S’en prendre à Israël, c’est aussi ressusciter l’impulsion  d’une conférence de 1955 dont Nasser fut un des héros, celle de Bandung qui a placé le combat contre l’Occident sous la bannière anti-colonialiste, et dont les 30 participants, à quelques exceptions près, se retrouvent parmi les habitués des motions anti-israéliennes. C’est aussi raviver le souvenir de la conférence de  Durban, dans l’ancien pays du vrai apartheid,  qui en septembre 2001 a lancé l’étendard  de la lutte contre les discriminations raciales. Conférence de Durban qui a dérivé dans un délire anti-israélien dont les conséquences perdurent et que le Conseil des Droits de l’Homme de l’ONU s’attache à cultiver. L’un des membres d’une Commission d’enquête de ce Conseil, l’honorable Miloon Kothari,  vient de déclarer que le terme de Apartheid était insuffisant pour décrire la situations des Palestiniens, mais que malheureusement les Juifs contrôlent les médias. M. Kothari dépasse la détestation anti-israélienne; il a pris le maillot jaune de l’antisémitisme au Conseil des Droits de l’Homme de l'ONU. Compliments, car la concurrence est sournoise, mais rude…

Il n’est pas indifférent que parmi les signataires communistes ou apparentés, une majorité soit originaire des Antilles, de Guyane ou de Polynésie. Je doute que Salah Hamouri ait été leur préoccupation majeure, mais un ticket anti-israélien donne une meilleure place dans le wagon anti-colonial.

Le deuxième bataillon des signataires de la résolution, c’est LFI. Il  y manque  plusieurs des ténors du groupe. Est-ce par tactique, quand certains députés, dont les corbyniennes Obono et Simonnet, sont venus à la commémoration du Vel d’Hiv pour se donner une respectabilité sur le compte des Juifs morts? Ou bien les 72 députés insoumis ont-ils voulu laisser au maigre contingent des 12 députés communistes l’honneur de cette initiative?
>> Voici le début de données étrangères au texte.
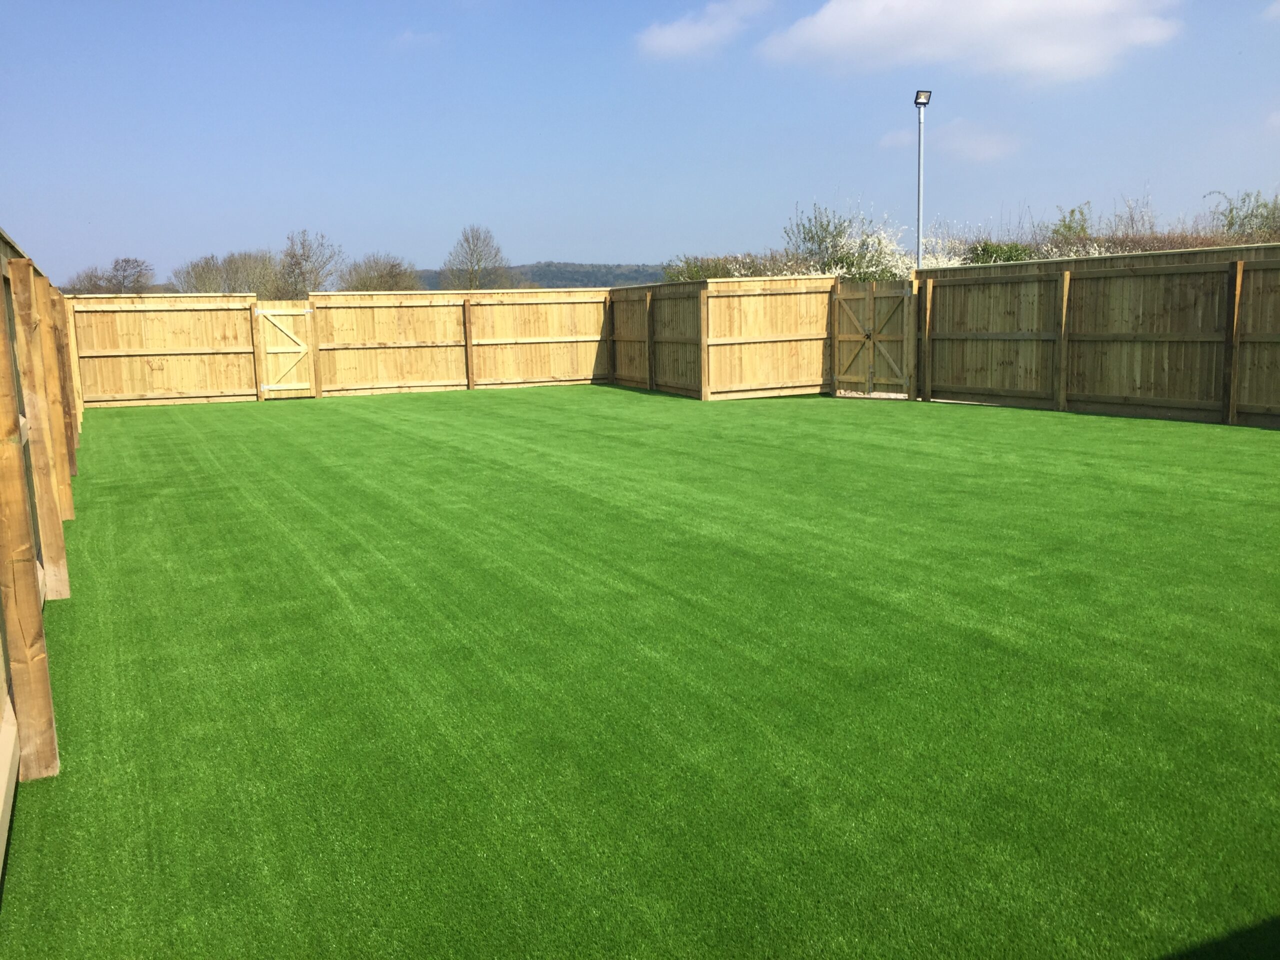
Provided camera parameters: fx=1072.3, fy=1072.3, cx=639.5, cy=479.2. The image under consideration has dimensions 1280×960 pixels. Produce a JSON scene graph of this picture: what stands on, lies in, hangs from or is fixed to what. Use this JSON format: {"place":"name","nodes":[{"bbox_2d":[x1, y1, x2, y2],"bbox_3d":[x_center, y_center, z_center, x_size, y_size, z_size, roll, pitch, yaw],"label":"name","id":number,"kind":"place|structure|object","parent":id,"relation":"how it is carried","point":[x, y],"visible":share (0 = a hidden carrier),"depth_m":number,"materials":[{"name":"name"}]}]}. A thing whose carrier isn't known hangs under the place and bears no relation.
{"place":"outdoors","nodes":[
{"label":"outdoors","id":0,"kind":"place"},
{"bbox_2d":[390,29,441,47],"label":"cloud","id":1,"kind":"structure","parent":0,"point":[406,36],"materials":[{"name":"white"}]},
{"bbox_2d":[407,261,669,289],"label":"hill","id":2,"kind":"structure","parent":0,"point":[547,270],"materials":[{"name":"green plant"}]},
{"bbox_2d":[0,389,1279,959],"label":"lawn","id":3,"kind":"structure","parent":0,"point":[144,418],"materials":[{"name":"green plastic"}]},
{"bbox_2d":[0,226,81,873],"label":"wooden fence","id":4,"kind":"object","parent":3,"relation":"on","point":[3,678],"visible":0.81,"depth_m":4.48,"materials":[{"name":"brown wood"}]},
{"bbox_2d":[70,292,258,408],"bbox_3d":[-7.792,-2.097,17.388,2.961,1.782,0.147,-6,10,-27],"label":"wooden fence","id":5,"kind":"object","parent":3,"relation":"on","point":[88,380],"visible":0.92,"depth_m":17.40,"materials":[{"name":"brown wood"}]},
{"bbox_2d":[299,288,609,397],"bbox_3d":[-3.088,-2.458,19.109,5.109,1.706,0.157,-6,10,-27],"label":"wooden fence","id":6,"kind":"object","parent":3,"relation":"on","point":[337,297],"visible":0.95,"depth_m":18.97,"materials":[{"name":"brown wood"}]},
{"bbox_2d":[253,303,317,398],"bbox_3d":[-5.827,-2.095,17.708,0.937,1.616,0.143,-6,10,-27],"label":"wooden gate","id":7,"kind":"structure","parent":6,"relation":"attached to","point":[266,388],"depth_m":17.66,"materials":[{"name":"brown wood"}]},
{"bbox_2d":[607,273,836,401],"bbox_3d":[1.156,-2.249,16.764,2.225,1.713,3.741,-6,10,-27],"label":"wooden fence","id":8,"kind":"object","parent":3,"relation":"on","point":[793,324],"visible":0.85,"depth_m":15.92,"materials":[{"name":"brown wood"}]},
{"bbox_2d":[915,243,1279,427],"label":"wooden fence","id":9,"kind":"object","parent":3,"relation":"on","point":[960,324],"visible":0.99,"depth_m":12.42,"materials":[{"name":"brown wood"}]},
{"bbox_2d":[831,276,917,396],"bbox_3d":[3.455,-2.104,15.965,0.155,1.742,1.567,-6,10,-27],"label":"wooden gate","id":10,"kind":"structure","parent":9,"relation":"attached to","point":[844,337],"depth_m":15.91,"materials":[{"name":"brown wood"}]},
{"bbox_2d":[0,0,1279,285],"label":"sky","id":11,"kind":"structure","parent":0,"point":[624,251],"materials":[{"name":"blue"}]},
{"bbox_2d":[635,0,775,59],"label":"cloud","id":12,"kind":"structure","parent":0,"point":[685,33],"materials":[{"name":"white"}]},
{"bbox_2d":[873,119,1021,162],"label":"cloud","id":13,"kind":"structure","parent":0,"point":[987,149],"materials":[{"name":"white"}]},
{"bbox_2d":[755,0,1185,84],"label":"cloud","id":14,"kind":"structure","parent":0,"point":[870,6],"materials":[{"name":"white"}]},
{"bbox_2d":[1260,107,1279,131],"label":"cloud","id":15,"kind":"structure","parent":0,"point":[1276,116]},
{"label":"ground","id":16,"kind":"structure","parent":0},
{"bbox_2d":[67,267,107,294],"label":"tree","id":17,"kind":"object","parent":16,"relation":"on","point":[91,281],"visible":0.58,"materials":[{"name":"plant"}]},
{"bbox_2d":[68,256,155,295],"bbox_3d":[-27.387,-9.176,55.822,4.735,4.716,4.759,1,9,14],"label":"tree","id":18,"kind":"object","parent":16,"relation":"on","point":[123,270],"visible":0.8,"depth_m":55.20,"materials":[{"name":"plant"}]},
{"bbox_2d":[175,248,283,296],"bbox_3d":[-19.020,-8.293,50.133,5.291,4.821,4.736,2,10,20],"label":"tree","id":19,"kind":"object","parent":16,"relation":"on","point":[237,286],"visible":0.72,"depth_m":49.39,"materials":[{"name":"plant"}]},
{"bbox_2d":[276,229,341,297],"bbox_3d":[-15.957,-8.951,51.633,3.873,5.937,4.041,2,10,16],"label":"tree","id":20,"kind":"object","parent":16,"relation":"on","point":[308,256],"visible":0.89,"depth_m":51.07,"materials":[{"name":"plant"}]},
{"bbox_2d":[339,253,418,292],"bbox_3d":[-12.256,-8.419,50.381,4.351,4.255,4.663,1,9,14],"label":"tree","id":21,"kind":"object","parent":16,"relation":"on","point":[367,283],"visible":0.74,"depth_m":49.77,"materials":[{"name":"plant"}]},
{"bbox_2d":[441,224,510,288],"bbox_3d":[-9.129,-10.868,60.299,4.457,6.798,4.577,1,9,12],"label":"tree","id":22,"kind":"object","parent":16,"relation":"on","point":[473,243],"visible":0.89,"depth_m":59.68,"materials":[{"name":"plant"}]},
{"bbox_2d":[662,252,797,281],"bbox_3d":[2.479,-4.506,26.992,3.060,2.407,3.884,-6,10,-27],"label":"shrub","id":23,"kind":"object","parent":16,"relation":"on","point":[698,272],"visible":0.29,"depth_m":26.53,"materials":[{"name":"green plant"}]},
{"bbox_2d":[780,201,911,280],"bbox_3d":[4.764,-4.567,24.408,3.225,3.440,3.143,1,9,10],"label":"flowering shrub","id":24,"kind":"object","parent":16,"relation":"on","point":[812,237],"visible":0.66,"depth_m":23.98,"materials":[{"name":"green plant"}]},
{"bbox_2d":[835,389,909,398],"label":"gravel strip","id":25,"kind":"object","parent":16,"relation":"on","point":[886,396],"visible":0.26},
{"bbox_2d":[912,91,931,268],"bbox_3d":[4.691,-3.752,18.153,0.369,5.212,0.396,-6,10,-27],"label":"lamp post","id":26,"kind":"object","parent":16,"relation":"on","point":[918,256],"visible":0.59,"depth_m":17.92,"materials":[{"name":"grey metal"}]},
{"bbox_2d":[913,90,931,105],"bbox_3d":[4.600,-6.235,17.528,0.315,0.238,0.312,-6,10,-27],"label":"floodlight","id":27,"kind":"object","parent":26,"relation":"attached to","point":[923,98],"visible":0.94,"depth_m":17.50,"materials":[{"name":"black metal"}]},
{"bbox_2d":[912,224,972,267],"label":"flowering shrub","id":28,"kind":"object","parent":16,"relation":"on","point":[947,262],"visible":0.33,"depth_m":24.39,"materials":[{"name":"white plant"}]},
{"bbox_2d":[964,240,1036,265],"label":"shrub","id":29,"kind":"object","parent":16,"relation":"on","point":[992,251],"visible":0.26,"depth_m":22.37,"materials":[{"name":"green plant"}]},
{"bbox_2d":[1048,200,1093,245],"bbox_3d":[11.197,-5.805,27.944,1.863,2.954,2.129,0,9,9],"label":"shrub","id":30,"kind":"object","parent":16,"relation":"on","point":[1071,211],"visible":0.53,"depth_m":27.67,"materials":[{"name":"green plant"}]},
{"bbox_2d":[932,227,1279,266],"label":"hedge","id":31,"kind":"object","parent":16,"relation":"on","point":[1201,243],"visible":0.23,"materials":[{"name":"plant"}]},
{"bbox_2d":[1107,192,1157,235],"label":"shrub","id":32,"kind":"object","parent":16,"relation":"on","point":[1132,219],"visible":0.49,"depth_m":26.80,"materials":[{"name":"plant"}]},
{"bbox_2d":[1203,189,1279,239],"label":"shrub","id":33,"kind":"object","parent":16,"relation":"on","point":[1230,224],"visible":0.67,"depth_m":25.52,"materials":[{"name":"green plant"}]}
]}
Je doute malheureusement qu’il y ait le moindre désaccord idéologique. Dans la rhétorique mélenchonienne, celle de la conflictualité tous azimuts, une telle résolution a bien des avantages. Le plus important est de montrer que le Leader Maximo français est en concordance intersectionnelle avec la partie de son électorat qui a fait de la détestation d’Israël l’alpha et l’omega des luttes contre les puissants, un combat d’autant plus agréable à mener qu’il permet de ne pas se frotter aux très puissants, tels la Chine ou la Russie, qui sont par définition des alliés mais qui pourraient devenir méchants si on s’opposait à eux. Pour Jean Luc Mélenchon, mais pour Jean Paul Lecoq aussi, les Ouighours, les Tibétains et les Ukrainiens ne sont vraiment pas de « bons clients ». Les Palestiniens cochent plus de cases.
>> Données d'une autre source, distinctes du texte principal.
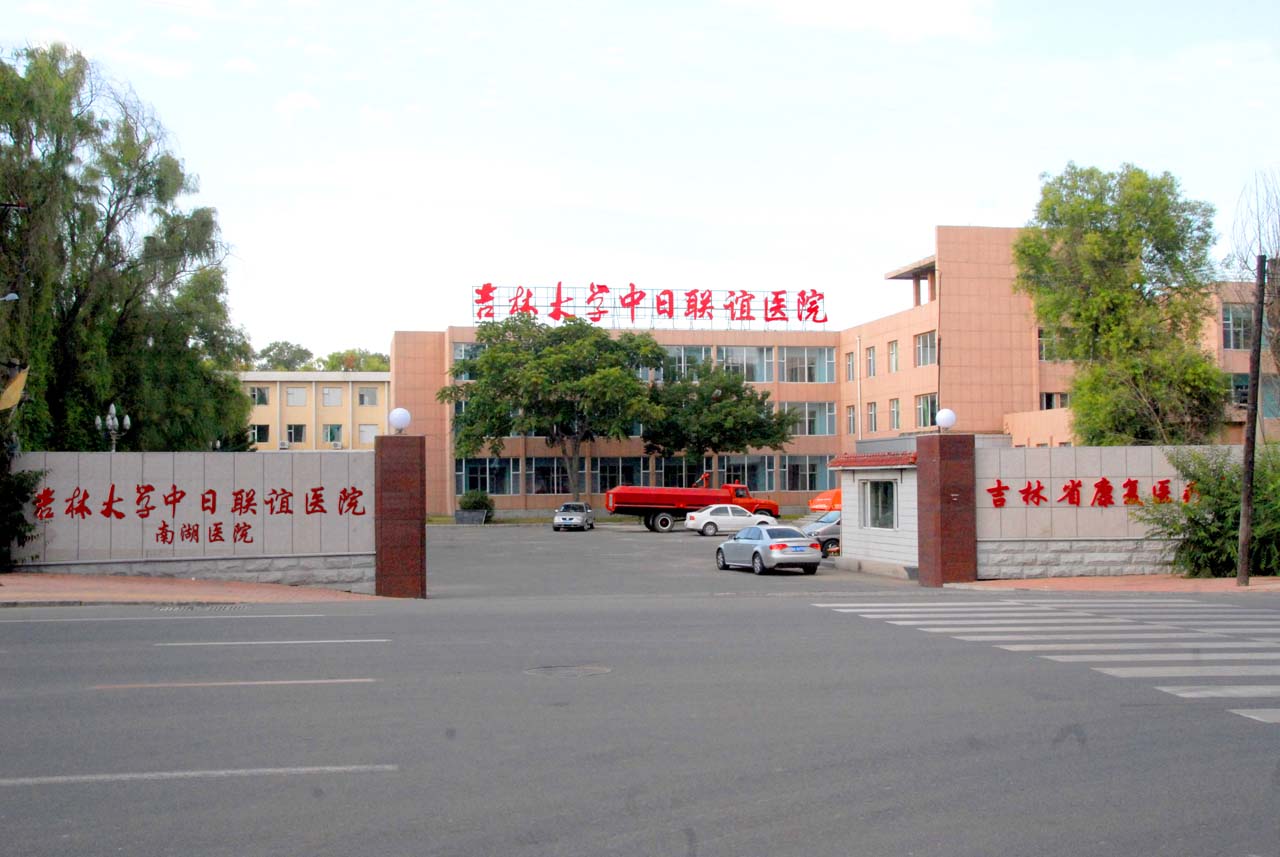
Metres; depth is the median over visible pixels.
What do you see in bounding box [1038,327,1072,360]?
window
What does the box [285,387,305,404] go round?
window
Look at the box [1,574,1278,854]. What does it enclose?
road
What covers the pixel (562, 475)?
window
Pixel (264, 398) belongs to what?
window
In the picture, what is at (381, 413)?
yellow building
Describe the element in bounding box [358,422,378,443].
window
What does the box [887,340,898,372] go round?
window
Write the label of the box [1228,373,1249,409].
window
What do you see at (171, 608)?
drain grate
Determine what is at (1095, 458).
boundary wall
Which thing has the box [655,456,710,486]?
window
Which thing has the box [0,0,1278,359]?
sky
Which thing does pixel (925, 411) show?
window
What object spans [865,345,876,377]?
window
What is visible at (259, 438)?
window
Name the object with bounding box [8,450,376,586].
boundary wall
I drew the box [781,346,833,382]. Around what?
window
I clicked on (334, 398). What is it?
window
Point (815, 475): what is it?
window
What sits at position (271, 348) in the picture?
tree
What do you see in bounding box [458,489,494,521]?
shrub
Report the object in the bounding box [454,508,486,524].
planter
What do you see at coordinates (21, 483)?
shrub
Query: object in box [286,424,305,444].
window
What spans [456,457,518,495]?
window
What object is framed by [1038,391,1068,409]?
window
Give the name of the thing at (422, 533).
brick pillar
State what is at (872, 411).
window
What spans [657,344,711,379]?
window
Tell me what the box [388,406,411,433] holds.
globe lamp
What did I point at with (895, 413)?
window
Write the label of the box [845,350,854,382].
window
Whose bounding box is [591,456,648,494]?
window
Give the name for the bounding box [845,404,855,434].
window
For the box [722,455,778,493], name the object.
window
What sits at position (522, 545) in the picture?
parking lot
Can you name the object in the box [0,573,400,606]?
pavement
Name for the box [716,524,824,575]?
silver car
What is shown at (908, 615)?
crosswalk
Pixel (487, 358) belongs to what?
tree
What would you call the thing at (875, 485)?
window
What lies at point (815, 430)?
window
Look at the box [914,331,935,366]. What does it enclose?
window
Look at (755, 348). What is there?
window
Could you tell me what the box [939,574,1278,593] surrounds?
pavement
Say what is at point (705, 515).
white car
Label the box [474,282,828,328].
rooftop sign
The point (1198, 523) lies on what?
shrub
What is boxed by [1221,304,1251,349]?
window
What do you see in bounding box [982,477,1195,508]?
wall lettering
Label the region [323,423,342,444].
window
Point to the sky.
(955, 206)
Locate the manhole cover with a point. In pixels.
(547, 670)
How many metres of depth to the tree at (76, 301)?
35.56 m
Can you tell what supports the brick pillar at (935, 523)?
on the pavement at (1008, 583)
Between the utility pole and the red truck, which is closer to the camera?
the utility pole
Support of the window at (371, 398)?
in the yellow building at (381, 413)
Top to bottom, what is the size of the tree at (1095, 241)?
11.649 m
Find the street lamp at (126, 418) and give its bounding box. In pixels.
[94,403,130,452]
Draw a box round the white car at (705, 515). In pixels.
[683,504,764,535]
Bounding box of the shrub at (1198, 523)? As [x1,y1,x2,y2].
[1138,445,1279,578]
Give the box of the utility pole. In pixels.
[1237,255,1265,584]
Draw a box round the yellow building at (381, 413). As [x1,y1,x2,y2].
[240,371,391,451]
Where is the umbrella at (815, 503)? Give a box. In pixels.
[807,488,842,514]
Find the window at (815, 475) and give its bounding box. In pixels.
[782,455,832,491]
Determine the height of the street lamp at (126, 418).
3.595 m
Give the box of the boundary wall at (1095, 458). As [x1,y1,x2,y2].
[972,442,1236,580]
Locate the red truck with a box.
[606,476,780,531]
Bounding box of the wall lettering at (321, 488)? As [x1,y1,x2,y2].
[33,483,369,542]
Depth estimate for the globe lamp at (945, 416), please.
27.40 m
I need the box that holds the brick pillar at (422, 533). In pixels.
[374,431,426,596]
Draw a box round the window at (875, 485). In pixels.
[860,478,897,528]
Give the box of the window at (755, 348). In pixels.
[713,345,775,381]
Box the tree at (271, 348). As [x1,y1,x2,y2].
[252,341,314,371]
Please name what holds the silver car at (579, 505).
on the parking lot
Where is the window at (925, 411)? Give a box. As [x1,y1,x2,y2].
[915,393,937,429]
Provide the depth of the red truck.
59.69 m
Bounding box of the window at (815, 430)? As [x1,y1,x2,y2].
[782,401,834,435]
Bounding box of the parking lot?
[425,520,918,596]
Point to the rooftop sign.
(632, 318)
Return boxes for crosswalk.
[809,596,1279,724]
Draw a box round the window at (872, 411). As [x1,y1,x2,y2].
[866,401,878,432]
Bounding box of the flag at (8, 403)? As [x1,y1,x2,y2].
[0,365,27,412]
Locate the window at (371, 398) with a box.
[357,386,377,405]
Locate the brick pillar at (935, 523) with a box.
[918,433,977,585]
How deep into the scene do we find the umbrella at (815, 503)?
56.44 m
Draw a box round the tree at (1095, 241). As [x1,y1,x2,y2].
[1013,162,1227,446]
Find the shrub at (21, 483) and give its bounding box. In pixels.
[1,454,44,569]
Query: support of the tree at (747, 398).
on the ground
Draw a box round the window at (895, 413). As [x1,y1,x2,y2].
[888,398,900,429]
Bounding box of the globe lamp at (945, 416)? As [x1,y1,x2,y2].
[936,407,956,431]
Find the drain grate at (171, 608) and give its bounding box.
[154,601,249,611]
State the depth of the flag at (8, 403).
23.89 m
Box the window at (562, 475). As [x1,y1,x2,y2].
[525,457,578,494]
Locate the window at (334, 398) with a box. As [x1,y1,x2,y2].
[321,386,341,405]
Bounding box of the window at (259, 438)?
[249,423,269,444]
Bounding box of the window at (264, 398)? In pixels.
[248,385,269,404]
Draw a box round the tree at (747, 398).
[638,358,794,489]
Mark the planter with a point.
(459, 513)
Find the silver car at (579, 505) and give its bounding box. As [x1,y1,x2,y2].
[553,501,594,531]
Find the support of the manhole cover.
in the road
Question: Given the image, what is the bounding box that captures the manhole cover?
[524,664,611,677]
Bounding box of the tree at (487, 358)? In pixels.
[442,314,666,505]
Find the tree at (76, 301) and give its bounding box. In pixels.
[0,44,251,451]
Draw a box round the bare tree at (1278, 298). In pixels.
[1231,170,1279,388]
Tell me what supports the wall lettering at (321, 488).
attached to the boundary wall at (164, 458)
Dans la Nupes il y a aussi des écologistes. Deux ou trois ont signé cette résolution, dont Aurélien Taché, recordman du caméléonisme politique. Quant aux socialistes, ils n’apparaissent pas parmi les signataires et un de leurs membres, Jérôme Guedj, a fortement protesté. Mais ces protestations, je ne les ai pas entendues de la bouche de Olivier Faure, ce qui laisse pressentir qu’il a vraiment acté la fin du parti socialiste, le parti de Jaurès et de Blum, au profit de son ersatz nupiste.